Extracted material —
▼

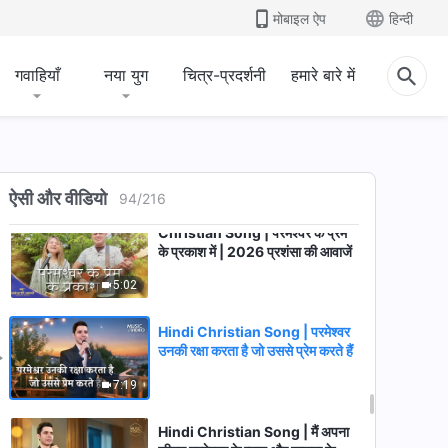
मोबाइल ऐप
हिन्दी
Christian Song | परमेश्वर के सभी
वचन सत्य हैं | 2026 प्रशंसा की आवाजें
गवाहियाँ
नया युग
चित्र-प्रदर्शनी
हमारे बारे में
3:47
Christian Song | सृष्टिकर्त्ता की
सच्ची भावनाएँ मानवता के लिए | 2026
प्रशंसा की आवाजें
7:40
ऐसी और वीडियो
94
/
216
Christian Song | परमेश्वर के प्रेम
के प्रकाश में | 2026 प्रशंसा की आवाजें
5:02
Hindi Christian Song | परमेश्वर
उनकी रक्षा करता है जो उससे प्रेम करते हैं
7:19
Hindi Christian Song | मैं अपना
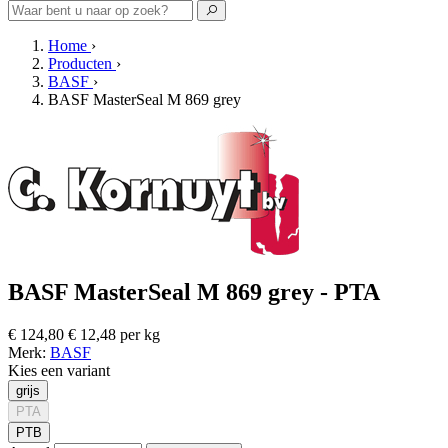
Home
›
Producten
›
BASF
›
BASF MasterSeal M 869 grey
BASF MasterSeal M 869 grey - PTA
€ 124,80
€ 12,48 per kg
Merk:
BASF
Kies een variant
grijs
PTA
PTB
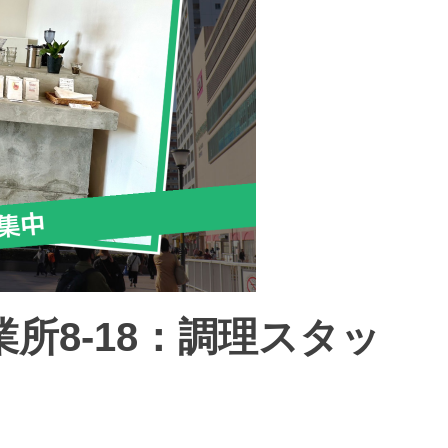
所8-18：調理スタッ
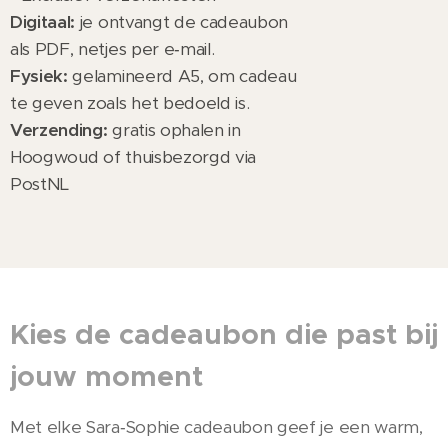
Digitaal:
je ontvangt de cadeaubon
als PDF, netjes per e‑mail.
Fysiek:
gelamineerd A5, om cadeau
te geven zoals het bedoeld is.
Verzending:
gratis ophalen in
Hoogwoud of thuisbezorgd via
PostNL
Kies de cadeaubon die past bij
jouw moment
Met elke Sara‑Sophie cadeaubon geef je een warm,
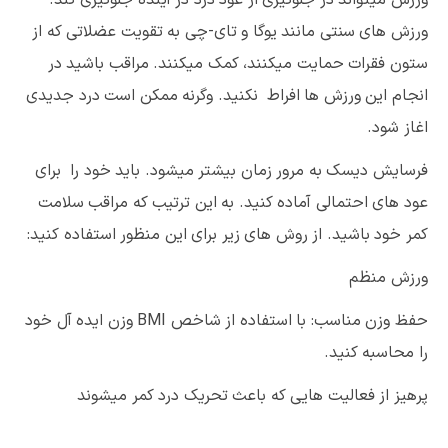
ورزش میتواند در جلوگیری از عود درد در آینده جلوگیری کند.
ورزش های سنتی مانند یوگا و تای-چی به تقویت عضلاتی که از
ستون فقرات حمایت میکنند، کمک میکنند. مراقب باشید در
انجام این ورزش ها افراط نکنید. وگرنه ممکن است درد جدیدی
اغاز شود.
فرسایش دیسک به مرور زمان بیشتر میشود. باید خود را برای
عود های احتمالی آماده کنید. به این ترتیب که مراقب سلامت
کمر خود باشید. از روش های زیر برای این منظور استفاده کنید:
ورزش منظم
حفظ وزن مناسب: با استفاده از شاخص
BMI
وزن ایده آل خود
را محاسبه کنید.
پرهیز از فعالیت هایی که باعث تحریک درد کمر میشوند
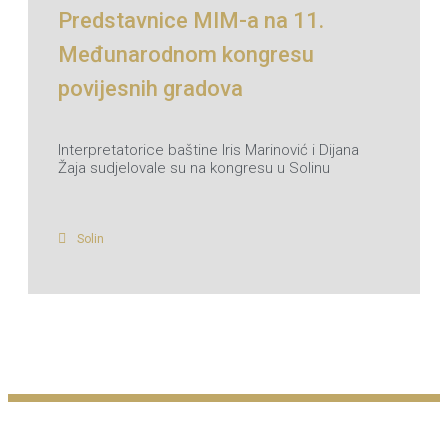
Predstavnice MIM-a na 11.
Međunarodnom kongresu
povijesnih gradova
Interpretatorice baštine Iris Marinović i Dijana
Žaja sudjelovale su na kongresu u Solinu
Solin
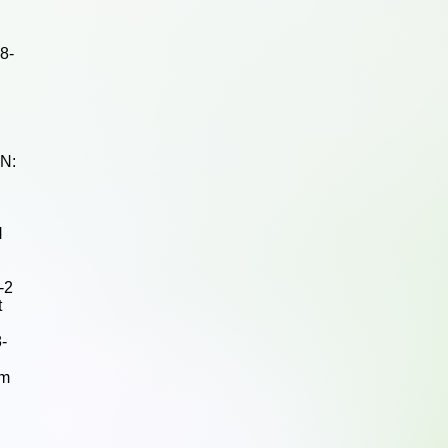
8-
BN:
N
-2
t
-
em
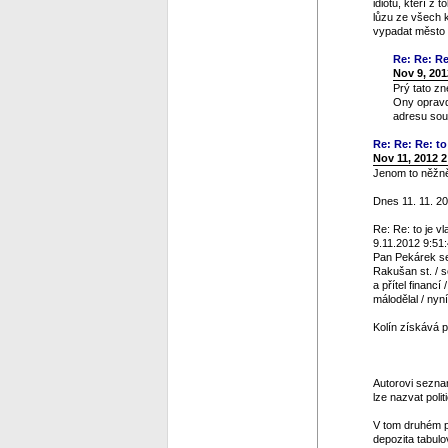
idiotů, kteří z
lůzu ze všech 
vypadat město v
Re: Re: Re
Nov 9, 201
Prý tato zn
Ony opravdu
adresu sou
Re: Re: Re: to 
Nov 11, 2012 
Jenom to něžně 
Dnes 11. 11. 20
Re: Re: to je vl
9.11.2012 9:51
Pan Pekárek se 
Rakušan st. / s
a přítel financ
málodělal / nyn
Kolín získává p
Autorovi seznam
lze nazvat polit
V tom druhém p
depozita tabulo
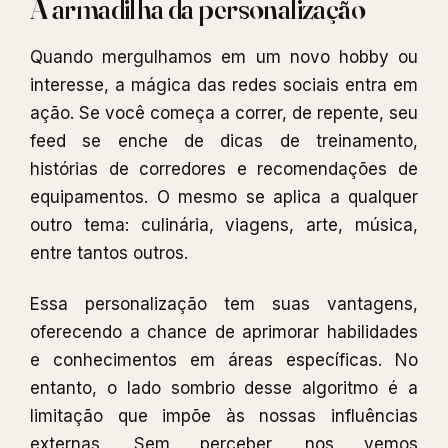
A armadilha da personalização
Quando mergulhamos em um novo hobby ou
interesse, a mágica das redes sociais entra em
ação. Se você começa a correr, de repente, seu
feed se enche de dicas de treinamento,
histórias de corredores e recomendações de
equipamentos. O mesmo se aplica a qualquer
outro tema: culinária, viagens, arte, música,
entre tantos outros.
Essa personalização tem suas vantagens,
oferecendo a chance de aprimorar habilidades
e conhecimentos em áreas específicas. No
entanto, o lado sombrio desse algoritmo é a
limitação que impõe às nossas influências
externas. Sem perceber, nos vemos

▲

Work instruction —
Report how many lines in the listing above include the word "cadeaubon". Give nothing but the number.

Solution for this problem —
3